Once we've established that the context is a time extent, the base unit is hours ('h') and the second-cut figures are 1/3600 of the base unit. This is immutable. Vixen is simply making stuff up in order to avoid having to admit an error. She's trying to say there's enough wibbly-wobbly-timey-wimey in the notation to allow for her errant usage. There isn't. She is wrong, full stop.
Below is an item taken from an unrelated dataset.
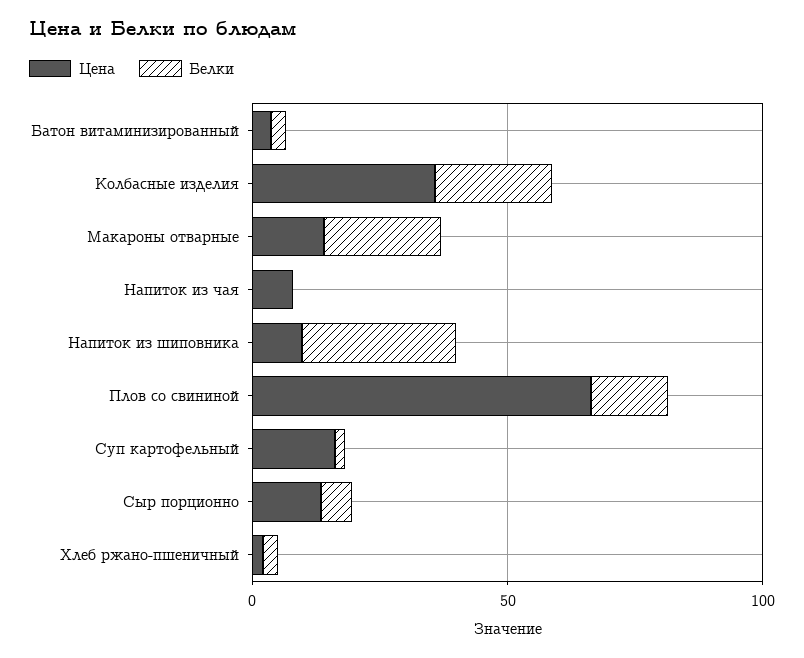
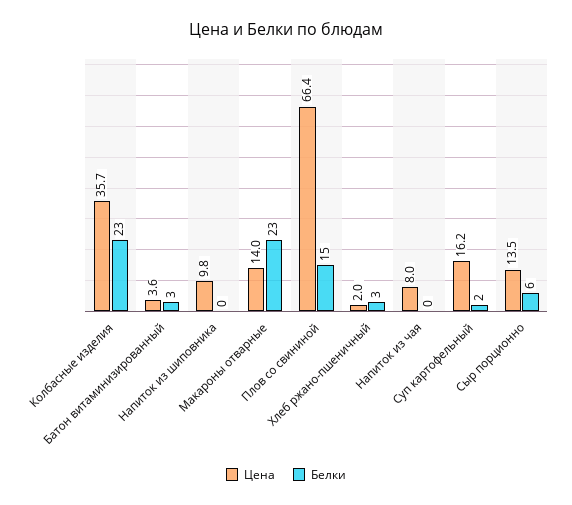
Белки, Напиток из шиповника: 30 -> 0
Before we close, it's valuable to understand why we notate feet and inches as first and second cuts. Isn't the base unit of distance the foot in the English system? No, it's the yard. When the extent is distance, the base unit is the yard ('yd'). The first cut, ′, is feet (1/3 yd) and the second cut, ″, is inches (1/12 foot). And if you've read the Wikipedia page, you know there's a third cut of a yard, the
ligne, or 1/12 of an inch (for certain values of "inch"). In modernish usage, American engineers forced to work in legacy designs simply decimalize the inch. American carpenters stick with the traditional binary subdivisions of an inch, expressed as fractions.
In America the foot has supplanted the yard as the
practical base unit of distance measurement, and has its own abbreviation ('ft'). American surveying is done in decimal feet, and surveyors' tapes are so marked. But we don't change the primes-as-cuts notation, nor do we normalize to yards for long distances in feet. I own a piece of property whose legal description gives it as 75.4′ wide. We retain yards primarily for our inaptly-named football and for naval engagements.
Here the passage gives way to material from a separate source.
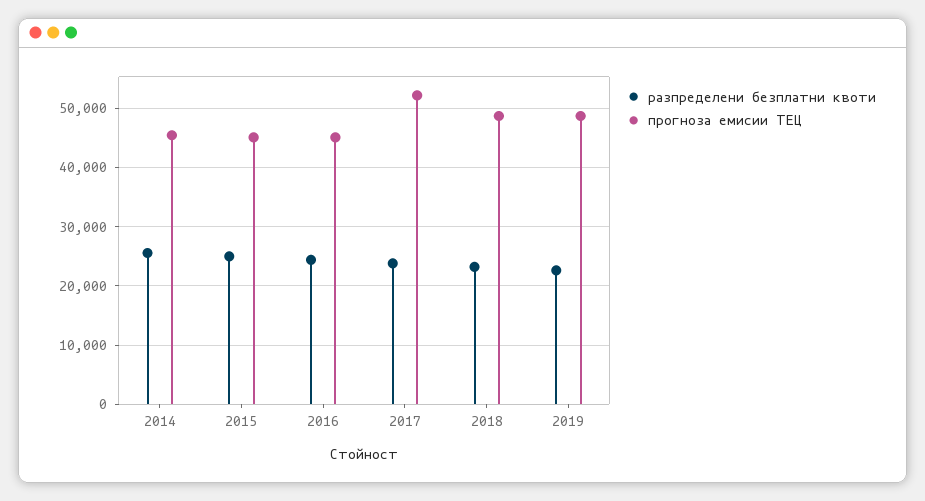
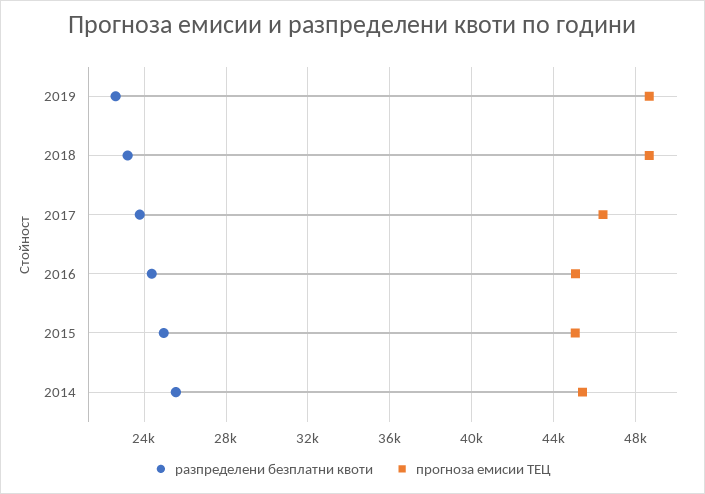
прогноза емисии ТЕЦ, 2017: 52000 -> 46500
The whole primes-as-cuts system was meant to encompass feet, gallons, degrees, hours, noggins, firkins, and so forth, with all the baggage of their historical derivations and compositions. It's higgledy-piggledy enough without trying to say that a second-cut may mean a "cask" in one case and a "hogshead" in another. That never happened.
But as usual we have to address the prospect of debating with someone who (a) is plainly underinformed and (b) will never admit even the tiniest error. Such a proponent can never arrive at the truth, and their motives are properly suspect. The intentions here are far from good; the proponent's evident intent is to pretend to be someone they are not and berate others for not gratifying that desire even when the facts disagree.